* Source records:
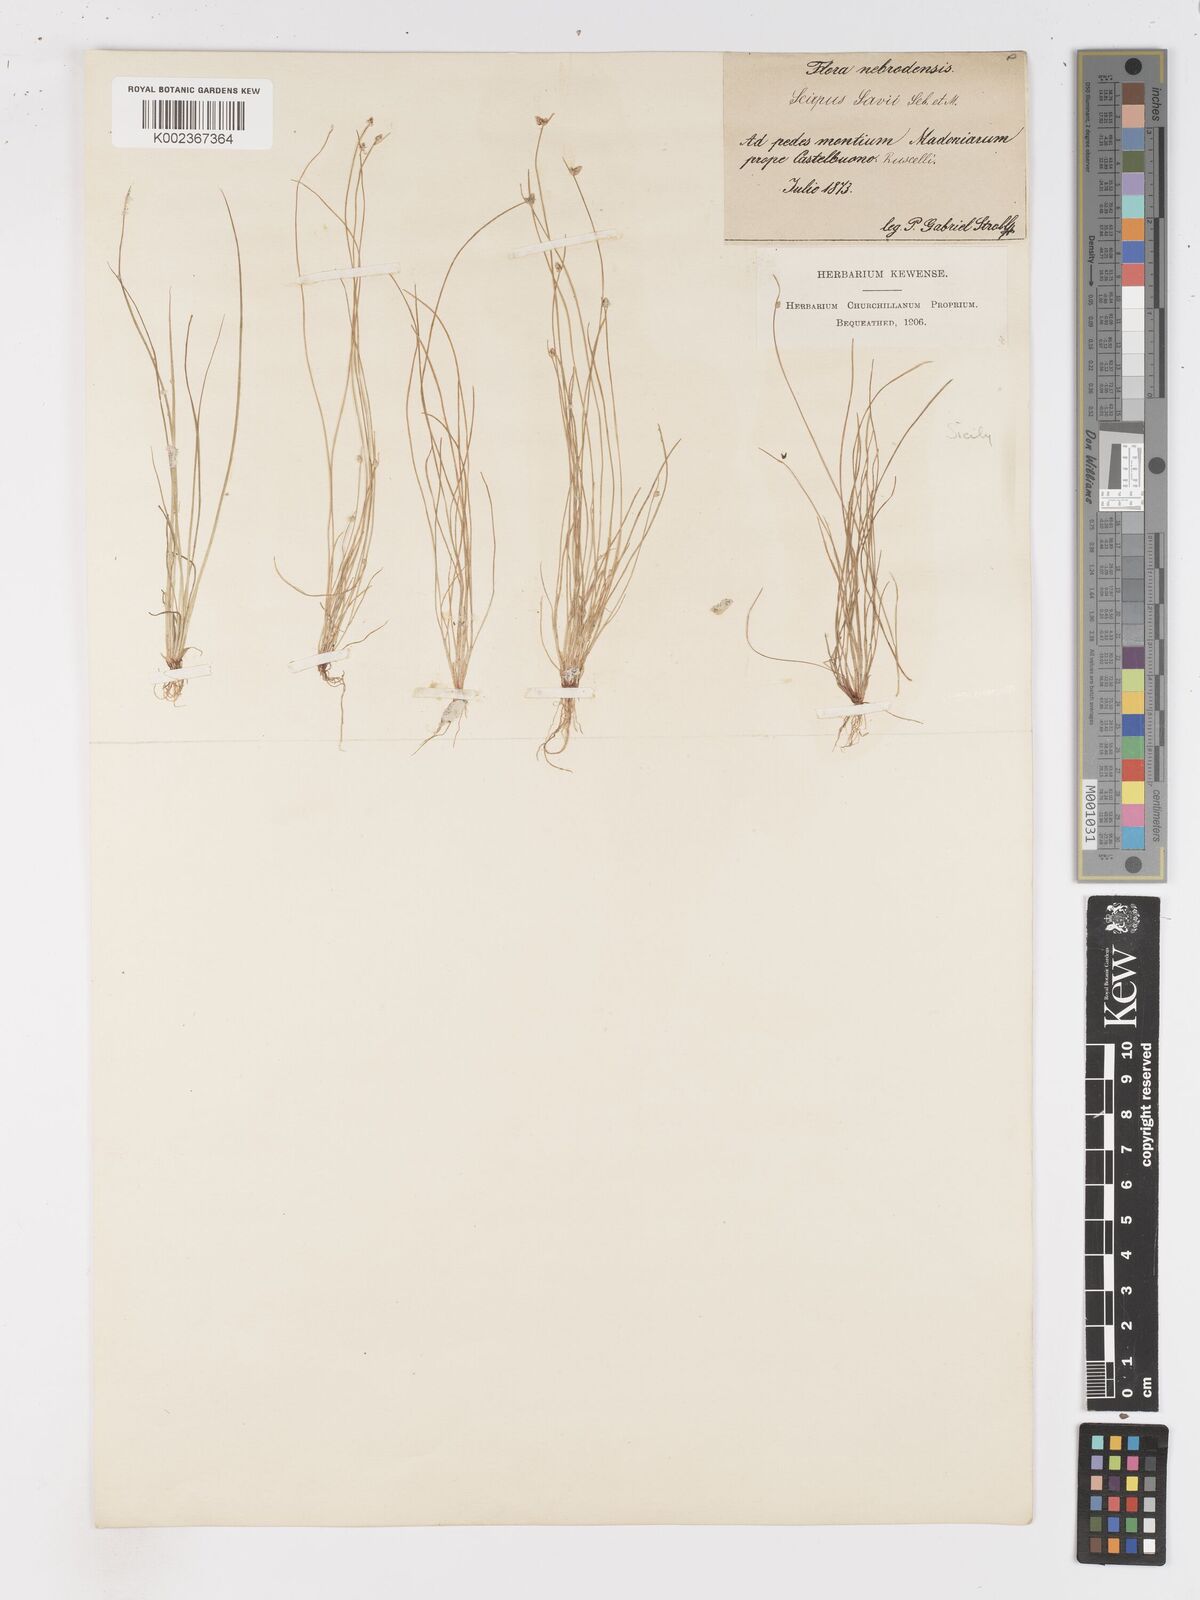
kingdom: Plantae
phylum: Tracheophyta
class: Liliopsida
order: Poales
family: Cyperaceae
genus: Isolepis
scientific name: Isolepis cernua
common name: Slender club-rush
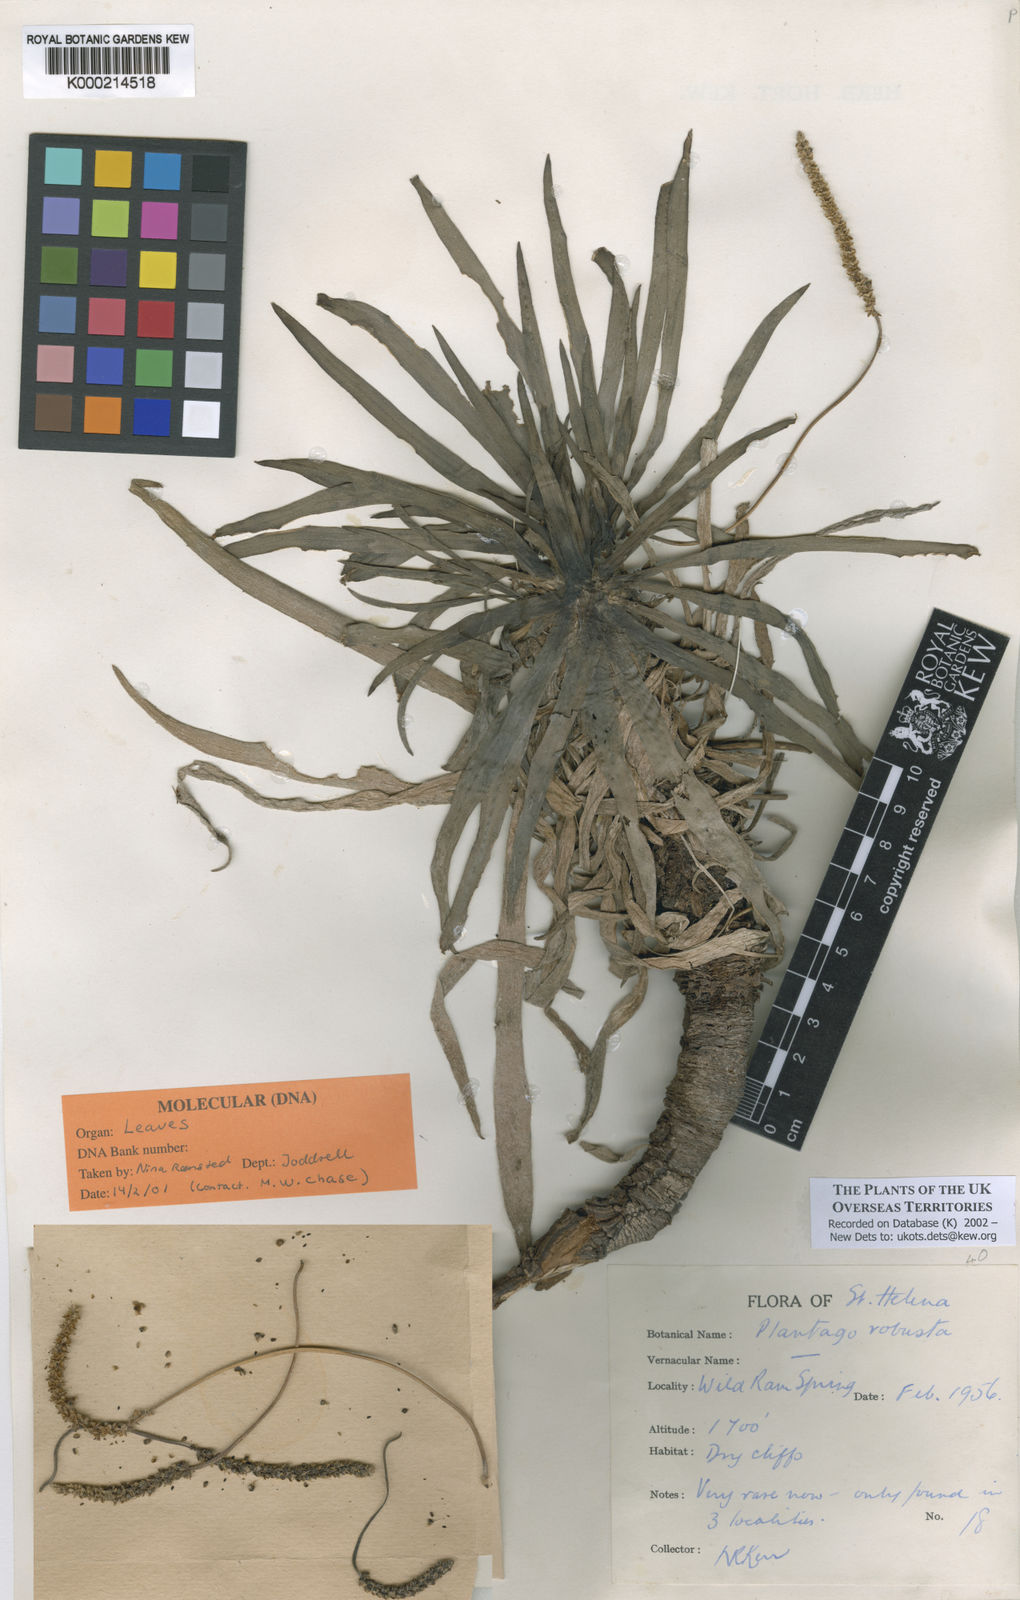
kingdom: Plantae
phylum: Tracheophyta
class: Magnoliopsida
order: Lamiales
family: Plantaginaceae
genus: Plantago
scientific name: Plantago robusta
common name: St helena plantain
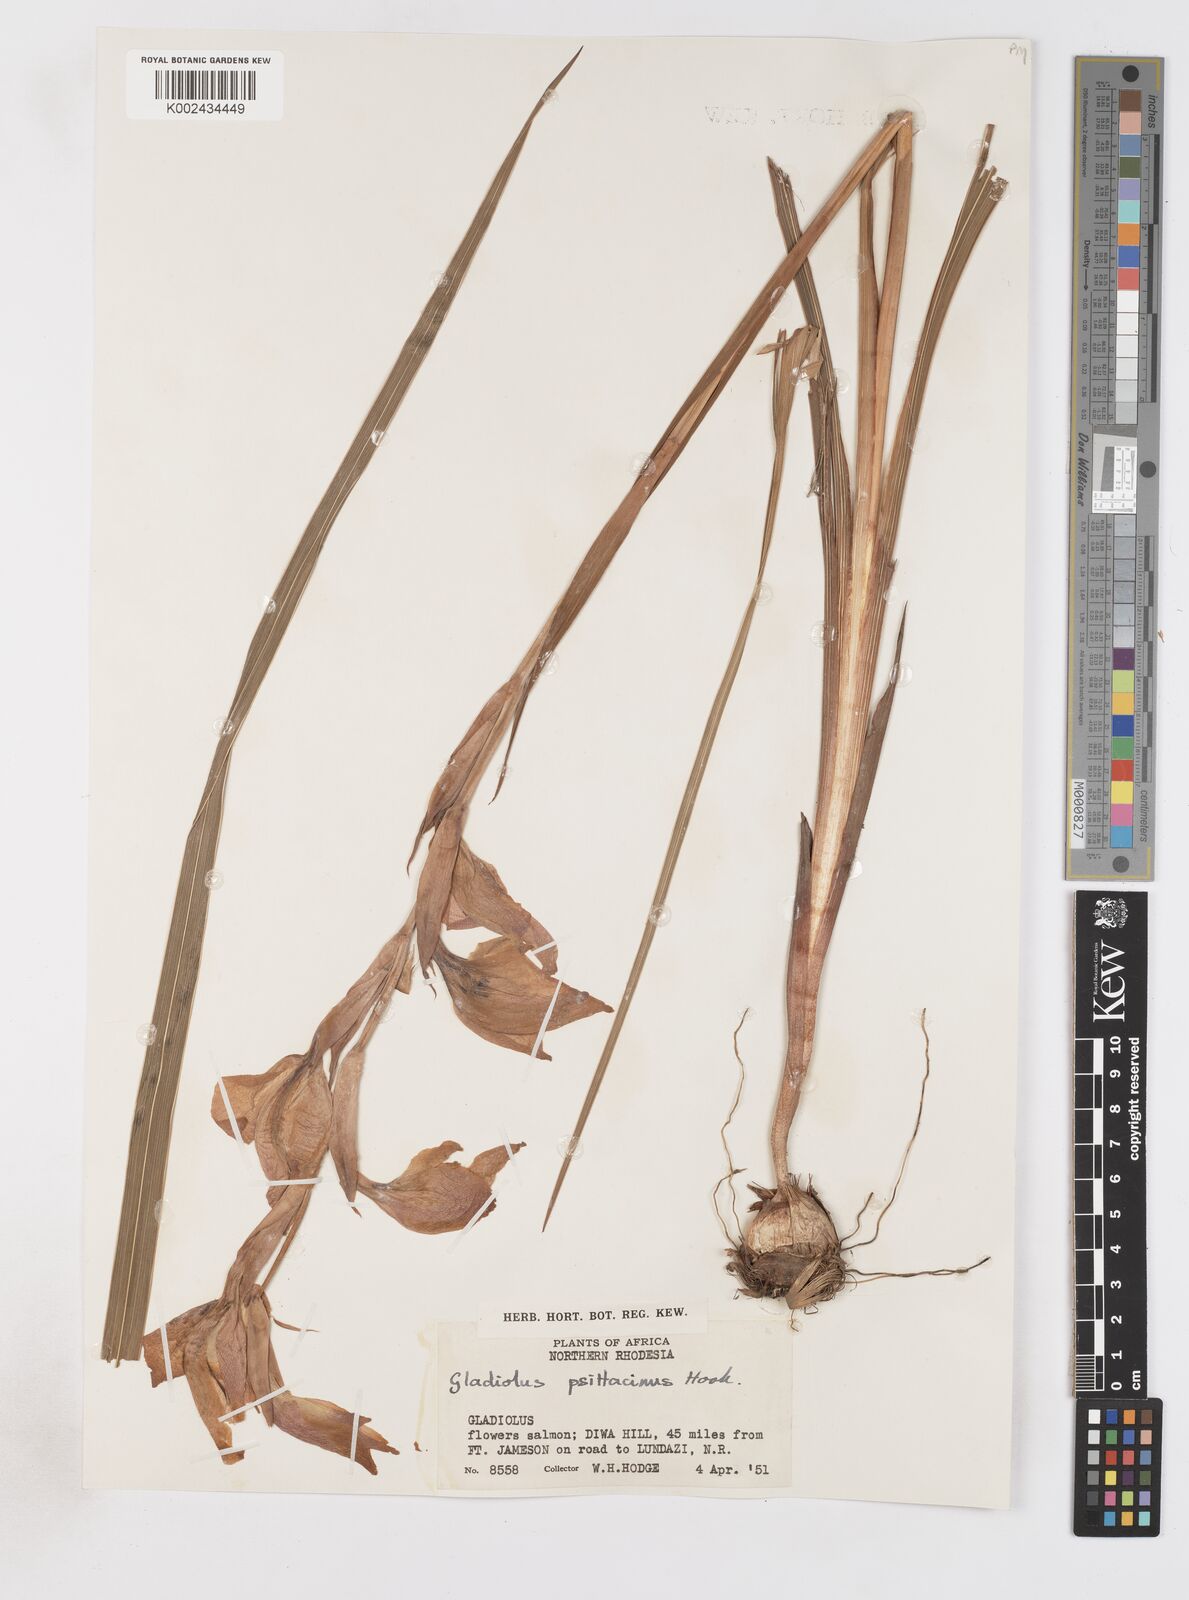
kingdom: Plantae
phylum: Tracheophyta
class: Liliopsida
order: Asparagales
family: Iridaceae
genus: Gladiolus
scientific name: Gladiolus dalenii
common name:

* What you should do: Copy every line of the records above word for word, leaving out the pictures.

* Worked solution:
kingdom: Plantae
phylum: Tracheophyta
class: Liliopsida
order: Poales
family: Cyperaceae
genus: Isolepis
scientific name: Isolepis cernua
common name: Slender club-rush
kingdom: Plantae
phylum: Tracheophyta
class: Magnoliopsida
order: Lamiales
family: Plantaginaceae
genus: Plantago
scientific name: Plantago robusta
common name: St helena plantain
kingdom: Plantae
phylum: Tracheophyta
class: Liliopsida
order: Asparagales
family: Iridaceae
genus: Gladiolus
scientific name: Gladiolus dalenii
common name:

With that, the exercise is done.